I grew up at a crossroads of many different religions and cultures, in the Galilee Mountains of Israel. That had profound influence on me. The Kibbutz where I was raised was a self-sustaining communal farm with great idealism about changing the world. The community had strong, valid ideas, but they weren’t mine; from early on I felt the need to define my life for myself. I managed to mitigate the opposing pulls of the communal and the personal by becoming an individualist who values community, and a rebel who appreciates history and tradition.

The cello was an integral part of my personal liberation. Through music I paved my journey to independence and passion, self-reliance, and the constant striving to be a fearless explorer. While I have deep respect for reinterpretation of the old masters, I felt a need to be involved in the creative process on many levels. My personal evolution as an artist has been tied to my interest in the reimagining of the performance practice. For me, performing music has a kind of sacred/spiritual quality. I love the ritual nature of the performance and I am interested in every aspect of that ritual, not “just” the music. I never felt connected to the rules that were created in classical music performances. I needed to free my mind so that I can think and approach any music in the most direct and honest way.

How has the Bang on a Can community helped sustain you?

Bang on a Can has been my “family” since the day I graduated from Yale and moved to New York City. Julia Wolfe and I met at Yale and through her I met Michael Gordon and David Lang. They were the first composers I commissioned as a soloist. It was a big thing for me! In 1992 we formed the Bang on a Can All-Stars; the group was a rich and exciting platform to make something new that people wanted to hear and be a part of. I left the All-Stars after 10 years to pursue my solo career, but I remain very close to the organization and its mission. On a personal level we are best friends. I understand their language and vocabulary, I get them as composers, and I think that we always challenge each other and it makes a better art.

Maya Beiser (photo: ioulex)

What new projects do you have underway?

My latest recording, of Paola Prestini’s Room No. 35, was just released on a beautiful new album called Labyrinth from VIA Records, and I am currently working on a new album for release in the fall. We’ve recorded about 30 minutes of music so far and I am so happy with where it’s going. I am self-producing it and working with my longtime sound engineer Dave Cook. We are exploring different ways of recording the cello, looking for something that feels ethereal and raw at the same time. Sounds like an oxymoron right?
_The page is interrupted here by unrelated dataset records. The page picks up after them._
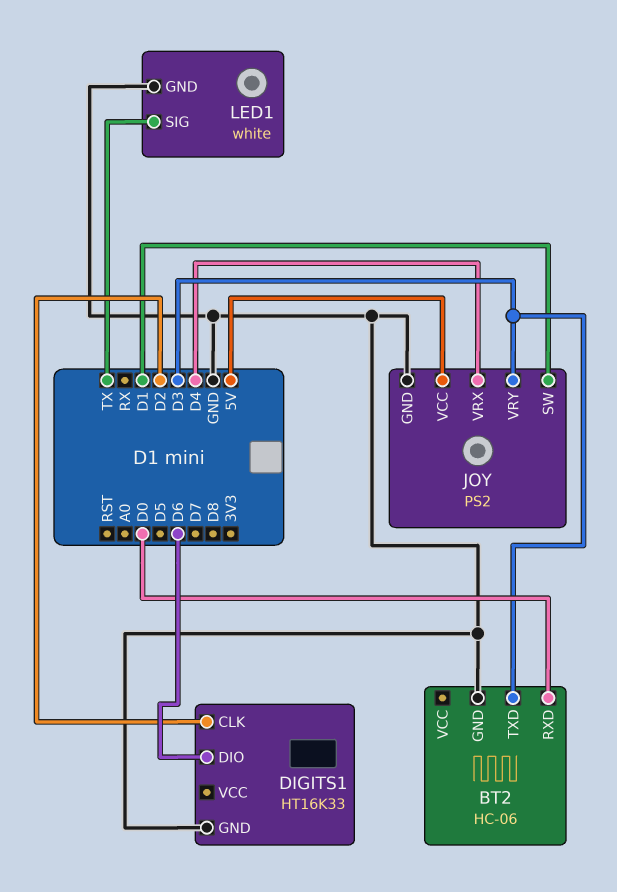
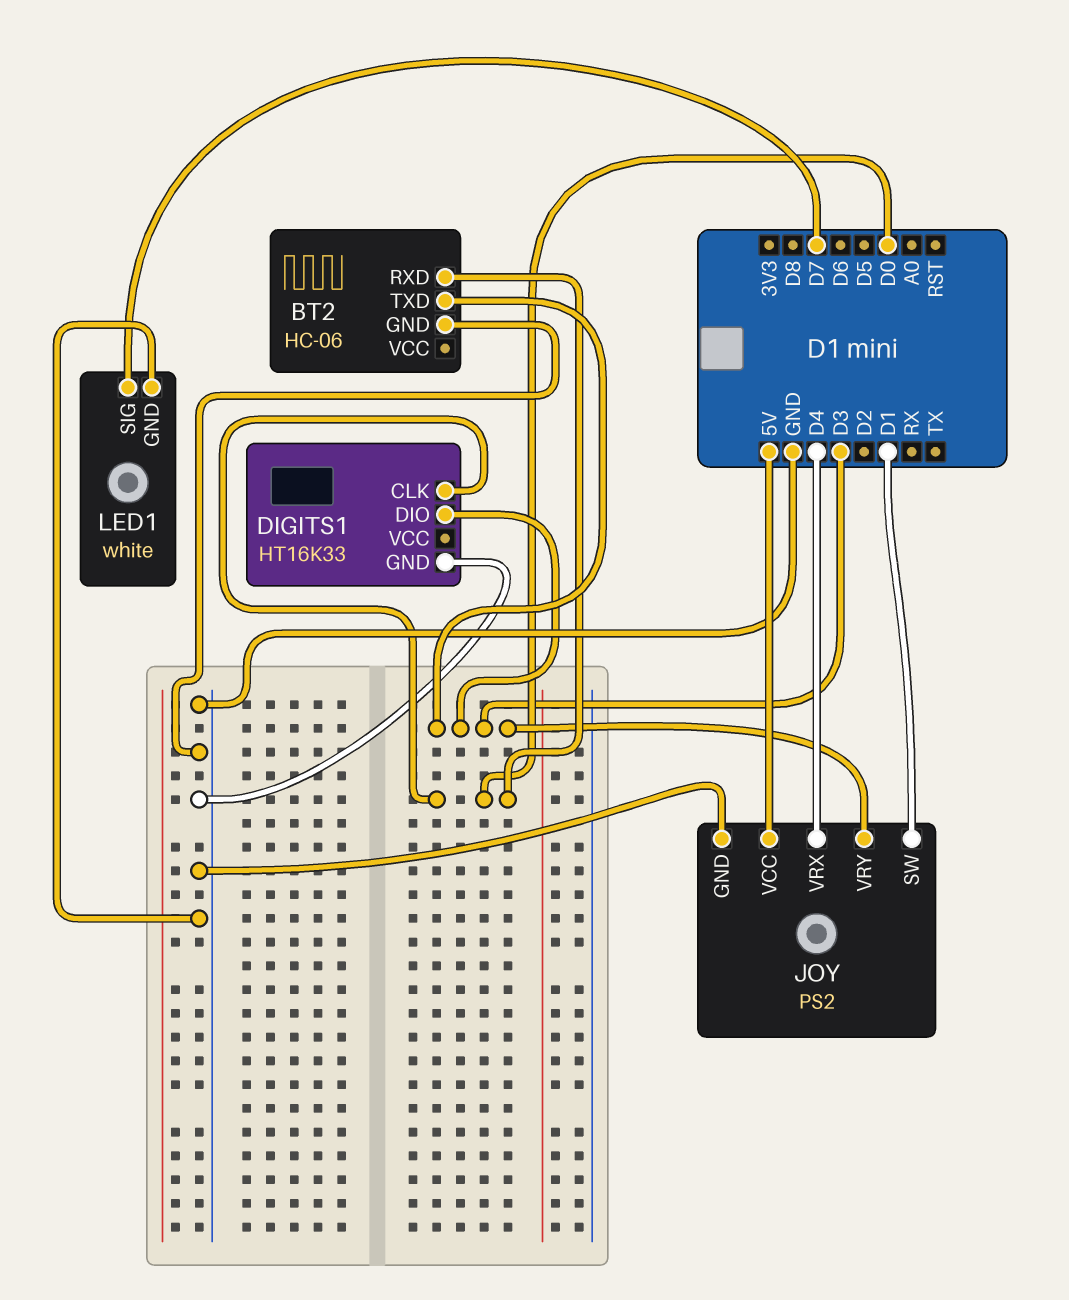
DIGITS1 pin CLK: D2 -> D0
DIGITS1 pin DIO: D6 -> D3
LED1 pin SIG: TX -> D7

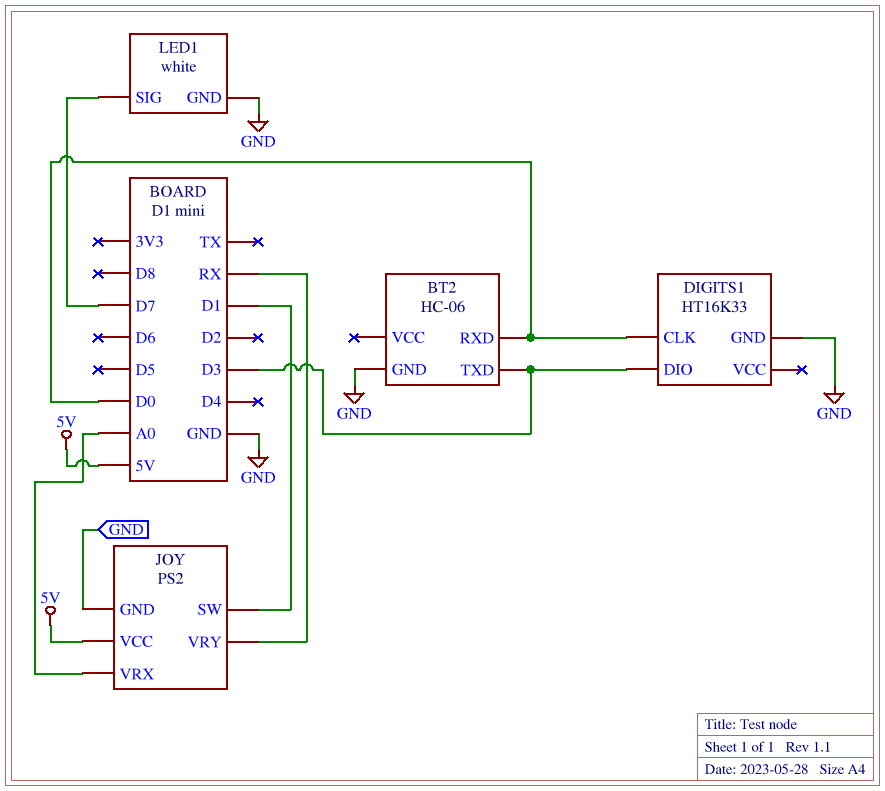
JOY pin VRX: D4 -> A0
JOY pin VRY: D3 -> RX

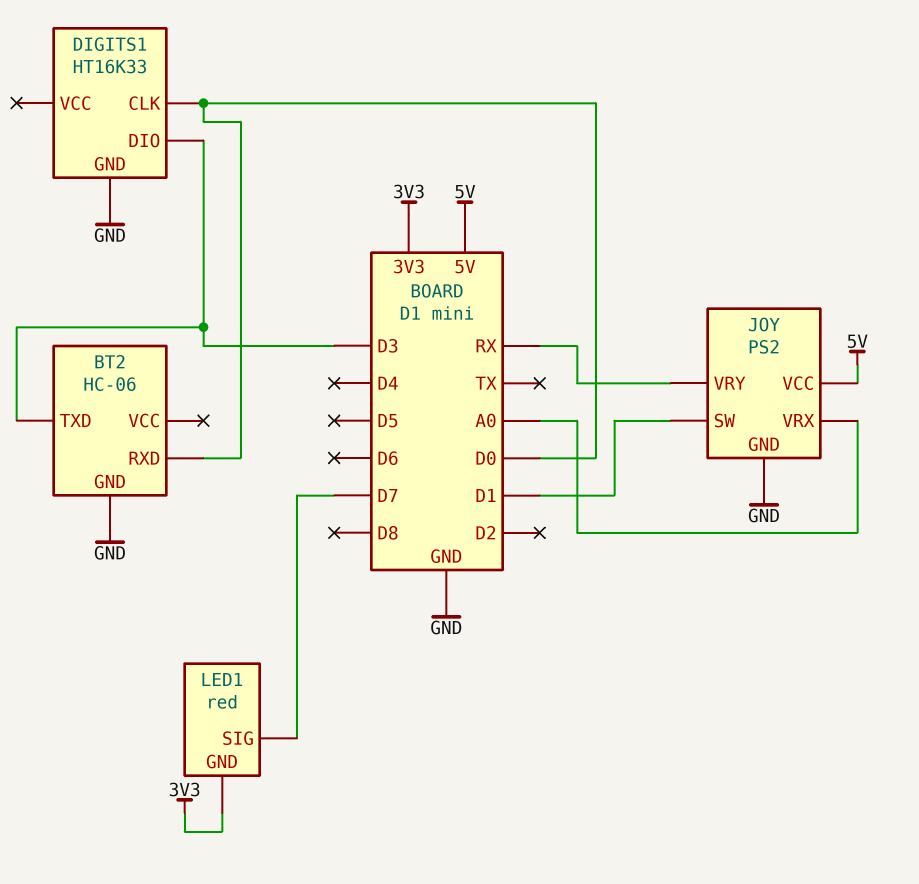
LED1: white -> red
LED1 pin GND: GND -> 3V3

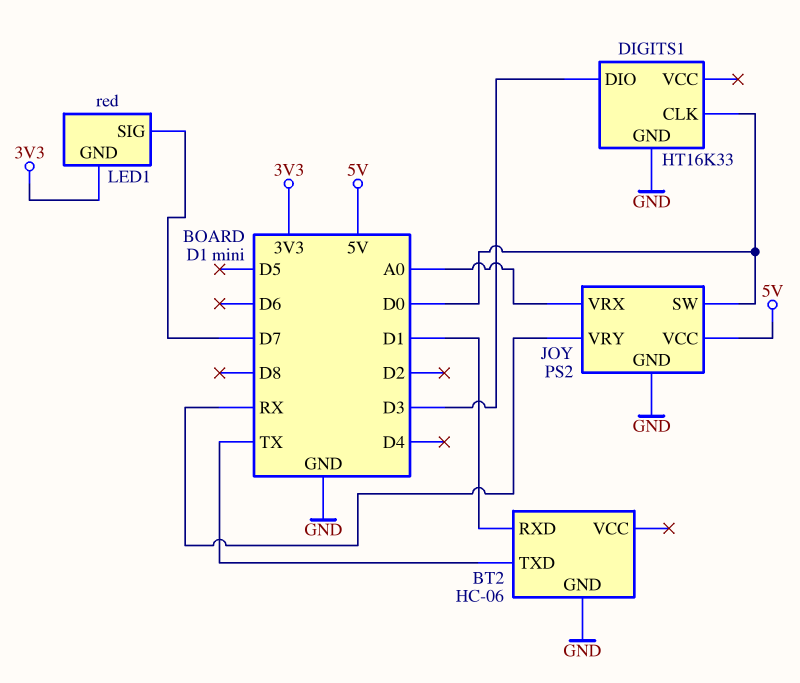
BT2 pin RXD: D0 -> D1
BT2 pin TXD: D3 -> TX
JOY pin SW: D1 -> D0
But I think there is this magical place for the sound where you can hear the breathing and the bow and how it caresses the strings, but you are also in this beautiful cavernous place that feels very ancient. So these opposites—ancient and modern—is what this album is about. Also this fall, I am excited to bring my All Vows project to New York and will be part of a weekend-long marathon festival at the Barbican in London. Two new concertos are on the horizon as well – one by Mohammed Fairouz, commissioned by the Detroit Symphony (for January 2016), and another by Mark-Anthony Turnage, commissioned by the Swedish Chamber Orchestra, premiering later in 2016.